Exercise requirements | The records below are to be transcribed exactly, with the pictures removed.

Change detection outputs:
********

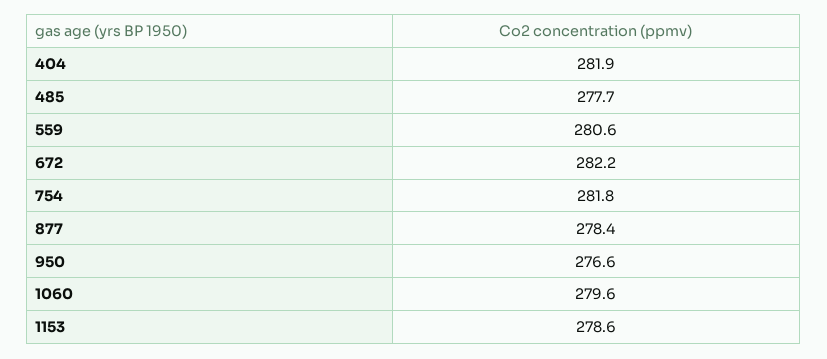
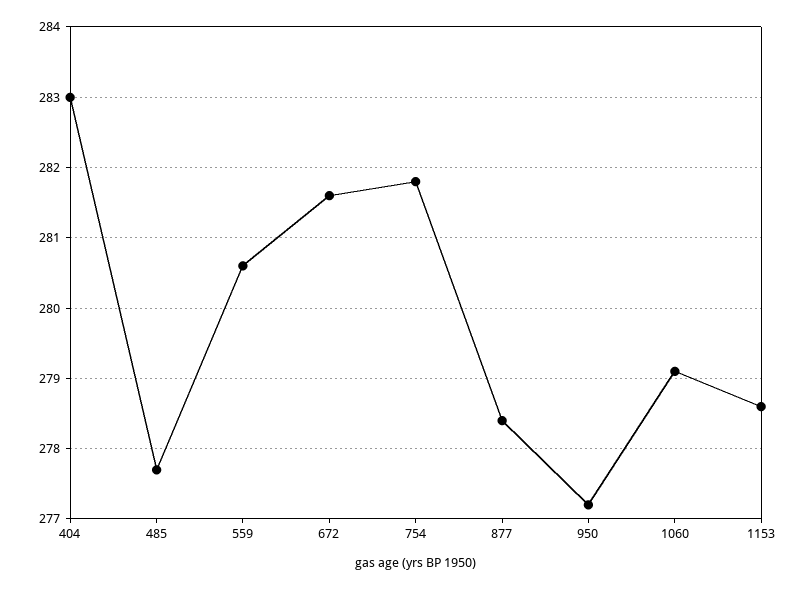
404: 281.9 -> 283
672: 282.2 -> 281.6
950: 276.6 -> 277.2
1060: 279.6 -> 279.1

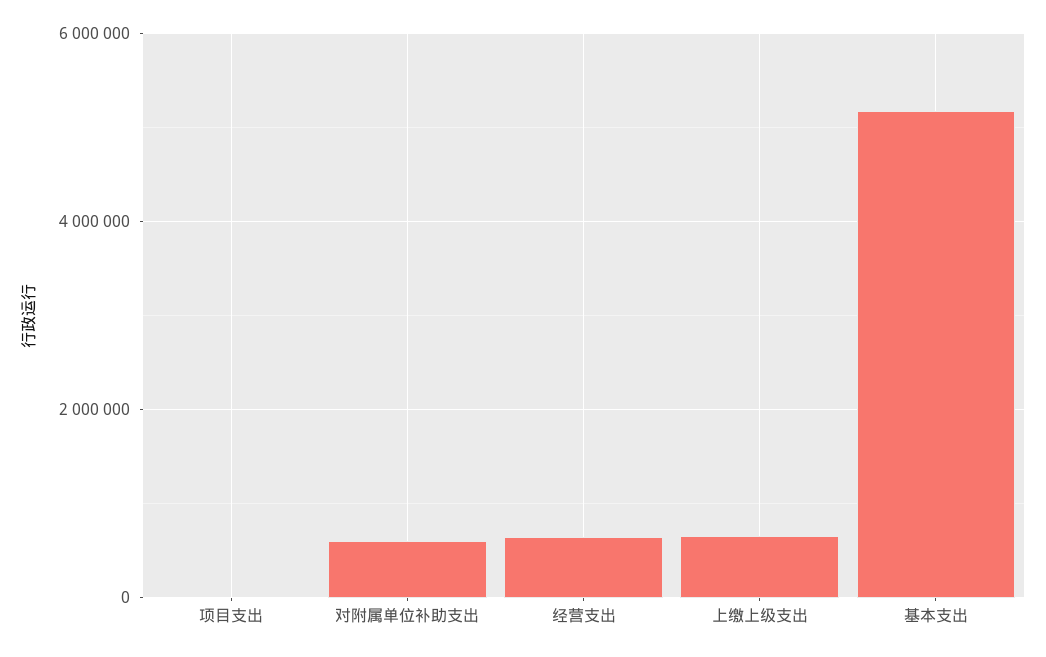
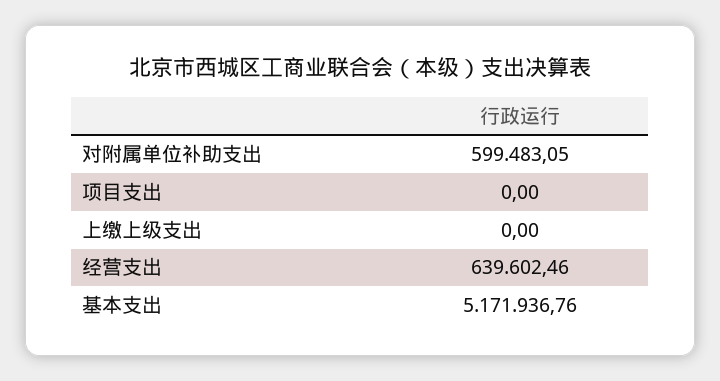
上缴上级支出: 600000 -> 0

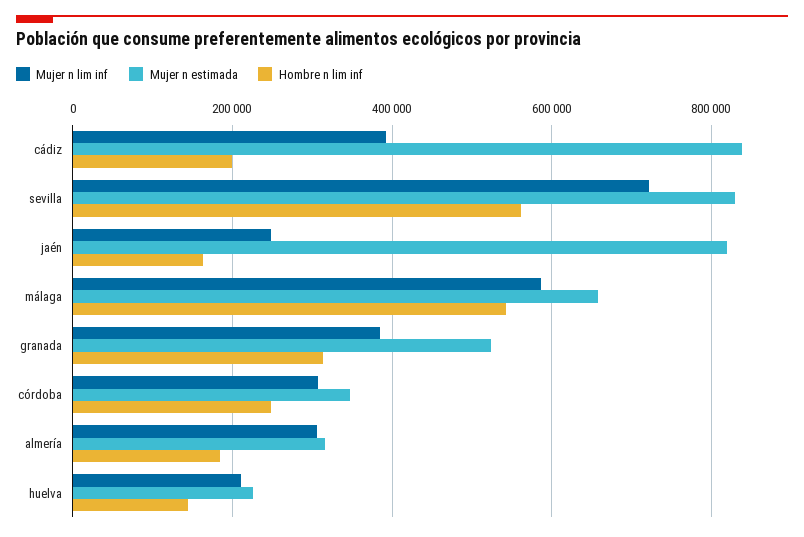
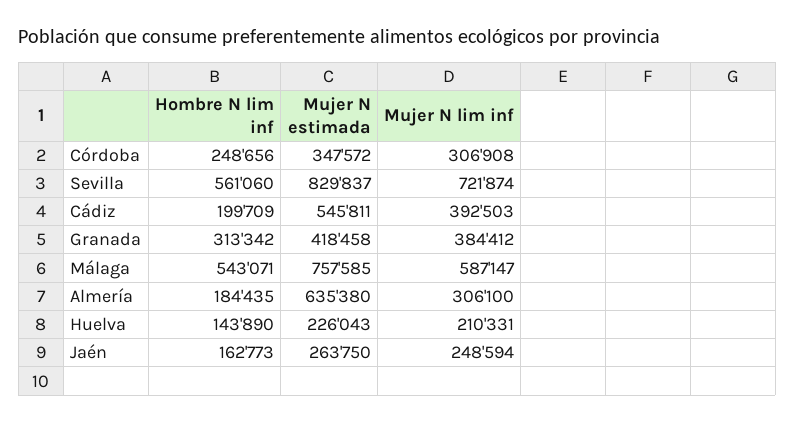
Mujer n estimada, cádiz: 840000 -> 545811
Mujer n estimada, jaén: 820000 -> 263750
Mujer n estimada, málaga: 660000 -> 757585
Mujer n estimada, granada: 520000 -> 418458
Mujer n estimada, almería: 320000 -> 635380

********

Written response |
404: 281.9 -> 283
672: 282.2 -> 281.6
950: 276.6 -> 277.2
1060: 279.6 -> 279.1

上缴上级支出: 600000 -> 0

Mujer n estimada, cádiz: 840000 -> 545811
Mujer n estimada, jaén: 820000 -> 263750
Mujer n estimada, málaga: 660000 -> 757585
Mujer n estimada, granada: 520000 -> 418458
Mujer n estimada, almería: 320000 -> 635380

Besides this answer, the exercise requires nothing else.